Despite achieving higher adjusted Ebitda margins, the company only reported profits once between 2015 and 2020. During the period, the company recorded a total net loss of RM3.2 billion, predominantly due to huge impairment provisions and high depreciation costs, which amounted to RM2.6 billion and RM1.4 billion respectively (see Chart 3).

However, the impairments and depreciation charges are non-cash expenses. In effect, the company was actually generating positive free cash flow since 2017 despite the headline losses. Positive cash flows coupled with proceeds from right issues lowered net debt from the peak of RM3.2 billion to RM0.7 billion by the end of 2020 (see Chart 4). In other words, its balance sheet was being gradually strengthened.

In May 2021, one of the company’s rigs, Naga 7, tilted and submerged during preparation for drilling activities offshore Sarawak. Fortunately, all 101 personnel on board were safe and there was no other severe consequence as the drilling activities had not started Due to the incident, the company wrote off RM461 million of assets but recognised insurance claims of RM552 million. Therefore, while the incident caused the loss of an income-generating asset in the long run, the company’s balance sheet actually improved in the aftermath. Upon receiving the compensation, Velesto’s net debt can be further lowered to less than RM300 million, resulting in net gearing of around 0.1x.

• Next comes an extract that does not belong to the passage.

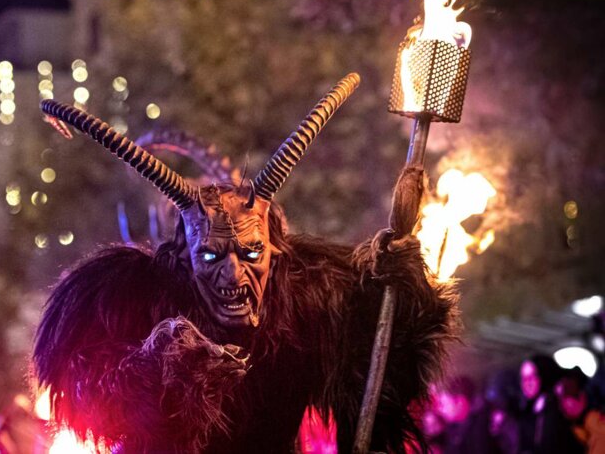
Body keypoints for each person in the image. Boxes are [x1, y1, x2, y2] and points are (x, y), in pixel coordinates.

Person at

Moving forward, we think demand for drilling rigs will improve on the back of the current rally in oil prices and postponement of activities during the pandemic. Case in point, the number of jack-up rigs chartered in Southeast Asia is already showing improvement y-o-y since July 2021 (see Chart 5). Hence, we expect the utilisation rates of Velesto’s drilling rigs improving, moving forward.

The company’s data showed that average DCR in 2Q21 had recovered to US$76,000, above the pre-pandemic average of US$70,000 (see Chart 1). Subdued DCR over the years has discouraged investments in new rigs. As a result, total supply of jack-up rigs has been on the decline since 2014 (see Chart 5). Recovery in demand amid contracting supply bodes well for potential hike in DCR moving forward.

On top of that, Velesto is currently trading at 47% discount to its average share price of RM0.30 in 2019. Meanwhile, valuation in terms of P/B ratio is also hovering around the lower end of its historical range (see Chart 6). In a nutshell, improved outlook, coupled with stronger balance sheet and undemanding valuations, provide an attractive risk-reward ratio for investors. Hence, we rate Velesto a “buy”.